A big surprise awaits us: it is the one that he poured two years of work into, drawing out the designs, making brown paper-replica and setting up the loom — all of which took over many months, before he began to pedal and weave it into existence. He calls it his “life project”, and rightfully so!

Krishnamoorthy carefully unwraps it from a white cloth (“the safest way to preserve Silk sarees. It should not be wrapped in newspaper or kept in boxes that can contaminate patterns”) and out flows a river of red and gold. It is a temple of designs — ornate animals, swirls, spokes, checkered patterns along with tens of hundreds of different flowers blooming across the length of the silk. He has spent `3 lakh of his savings crafting the designs he had imagined onto a saree, “Not to mount on a pricey counter but to preserve for posterity”, he explains. It is a magnificent work of 5,000 designs embedded in a hand-woven Kanchee-puram silk that rolls out for metres together, enveloping the whole room in its silken zari-filled luster. “Its 25-meters long, five times the size of a regular saree. I haven’t repeated even one design anywhere in the cloth,” he says proudly.

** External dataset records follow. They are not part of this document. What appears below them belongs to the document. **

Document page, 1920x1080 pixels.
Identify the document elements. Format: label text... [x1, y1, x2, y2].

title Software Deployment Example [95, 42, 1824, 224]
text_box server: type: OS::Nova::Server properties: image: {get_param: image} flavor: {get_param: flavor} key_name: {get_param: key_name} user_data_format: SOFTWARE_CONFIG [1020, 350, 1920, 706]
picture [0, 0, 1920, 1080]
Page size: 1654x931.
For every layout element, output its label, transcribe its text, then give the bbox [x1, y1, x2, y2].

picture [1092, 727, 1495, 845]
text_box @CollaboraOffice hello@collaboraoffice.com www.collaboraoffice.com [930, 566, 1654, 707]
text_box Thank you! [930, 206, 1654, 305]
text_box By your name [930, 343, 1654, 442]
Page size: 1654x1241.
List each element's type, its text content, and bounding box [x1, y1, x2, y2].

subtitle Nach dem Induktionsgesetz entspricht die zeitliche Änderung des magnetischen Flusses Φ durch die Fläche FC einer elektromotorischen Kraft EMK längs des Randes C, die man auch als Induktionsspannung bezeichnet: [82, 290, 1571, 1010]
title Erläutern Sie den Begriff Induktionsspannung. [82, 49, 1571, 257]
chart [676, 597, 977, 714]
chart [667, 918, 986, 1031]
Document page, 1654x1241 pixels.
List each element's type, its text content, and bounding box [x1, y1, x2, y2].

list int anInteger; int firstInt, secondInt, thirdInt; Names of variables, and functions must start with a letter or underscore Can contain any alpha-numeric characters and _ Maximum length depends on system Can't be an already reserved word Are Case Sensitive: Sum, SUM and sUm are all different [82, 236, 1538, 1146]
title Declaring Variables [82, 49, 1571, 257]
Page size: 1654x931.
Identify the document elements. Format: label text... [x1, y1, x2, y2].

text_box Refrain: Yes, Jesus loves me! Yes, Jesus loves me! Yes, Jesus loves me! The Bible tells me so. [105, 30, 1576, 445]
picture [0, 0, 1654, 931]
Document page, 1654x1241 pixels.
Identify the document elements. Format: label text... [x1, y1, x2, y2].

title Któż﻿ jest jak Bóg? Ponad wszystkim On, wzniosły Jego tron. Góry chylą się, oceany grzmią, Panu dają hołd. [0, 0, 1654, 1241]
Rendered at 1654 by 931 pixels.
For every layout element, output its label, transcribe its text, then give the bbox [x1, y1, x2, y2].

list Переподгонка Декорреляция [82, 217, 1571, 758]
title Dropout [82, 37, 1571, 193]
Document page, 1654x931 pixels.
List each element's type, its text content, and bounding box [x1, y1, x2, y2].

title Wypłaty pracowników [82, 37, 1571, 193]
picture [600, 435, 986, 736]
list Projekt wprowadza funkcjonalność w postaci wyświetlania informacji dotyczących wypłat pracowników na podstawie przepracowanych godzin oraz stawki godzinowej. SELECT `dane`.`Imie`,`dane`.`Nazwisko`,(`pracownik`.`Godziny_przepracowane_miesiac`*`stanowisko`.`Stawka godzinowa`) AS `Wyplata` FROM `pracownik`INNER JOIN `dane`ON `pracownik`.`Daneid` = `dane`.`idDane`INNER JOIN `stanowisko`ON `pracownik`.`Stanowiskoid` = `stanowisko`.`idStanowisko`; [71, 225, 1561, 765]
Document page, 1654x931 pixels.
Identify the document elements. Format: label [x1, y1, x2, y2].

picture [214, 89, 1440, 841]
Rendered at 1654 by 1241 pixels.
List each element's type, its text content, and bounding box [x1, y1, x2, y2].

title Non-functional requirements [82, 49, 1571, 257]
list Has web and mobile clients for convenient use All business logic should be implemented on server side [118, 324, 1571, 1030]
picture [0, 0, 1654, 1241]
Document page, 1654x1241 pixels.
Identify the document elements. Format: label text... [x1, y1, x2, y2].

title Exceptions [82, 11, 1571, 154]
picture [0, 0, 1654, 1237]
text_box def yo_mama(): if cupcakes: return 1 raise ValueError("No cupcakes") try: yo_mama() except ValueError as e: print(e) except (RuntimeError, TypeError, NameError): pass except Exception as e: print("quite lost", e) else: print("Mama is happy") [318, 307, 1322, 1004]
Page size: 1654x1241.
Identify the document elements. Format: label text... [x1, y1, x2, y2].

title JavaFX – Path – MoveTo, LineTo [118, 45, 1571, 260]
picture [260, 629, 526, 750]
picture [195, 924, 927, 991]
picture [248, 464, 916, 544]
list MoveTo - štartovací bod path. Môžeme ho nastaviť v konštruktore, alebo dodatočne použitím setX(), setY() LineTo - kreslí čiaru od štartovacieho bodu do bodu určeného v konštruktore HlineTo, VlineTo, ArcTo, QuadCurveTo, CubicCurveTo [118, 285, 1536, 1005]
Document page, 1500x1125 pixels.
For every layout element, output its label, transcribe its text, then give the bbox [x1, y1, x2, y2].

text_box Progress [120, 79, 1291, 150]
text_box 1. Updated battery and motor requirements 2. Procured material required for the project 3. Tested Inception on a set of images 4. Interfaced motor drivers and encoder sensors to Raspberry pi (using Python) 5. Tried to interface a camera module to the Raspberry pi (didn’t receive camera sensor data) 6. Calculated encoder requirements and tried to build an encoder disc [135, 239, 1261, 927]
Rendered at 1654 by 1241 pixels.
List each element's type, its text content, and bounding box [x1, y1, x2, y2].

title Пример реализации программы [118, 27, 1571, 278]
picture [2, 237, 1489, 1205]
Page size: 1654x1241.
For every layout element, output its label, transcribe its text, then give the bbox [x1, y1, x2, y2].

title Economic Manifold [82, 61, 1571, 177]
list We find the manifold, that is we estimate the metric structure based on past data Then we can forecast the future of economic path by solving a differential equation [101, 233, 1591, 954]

And true to his word, none of the designs have been repeated even once! The months he spent on meticulous planning of models and notes have worked, as the saree is a masterpiece. “I’ve shown it to students from colleges like NIFT, NID Ahmedabad and  Salem Institute of Fashion Technology who come home every year. Besides, I also teach them design techniques. I would like to share my knowledge with as many students as possible,” he adds.

He and his wife Jayanthi, fold back into smaller yards this special saree, which has no predecessor to speak of. “I hope it can serve as a library of designs,” he smiles. The breadth of his passion towards his trade is only accentuated by the frenzy with which he searches for the right saree to explain the different styles that exist.

“It’s like his life source, he forgets everything while sketching and weaving,” chuckles his wife.  Krishnamoorthy also talks about the fading community of silk weavers, the modern implements used in design and what it’s like to be a patron of the art. Fishing out five or six thick-bound books of hand-drawn designs, he points out, “Elephants, yaalis, peacocks, mangoes – most designs are temple-centric. But how they look on a sari and its combination is entirely up to me and my imagination.”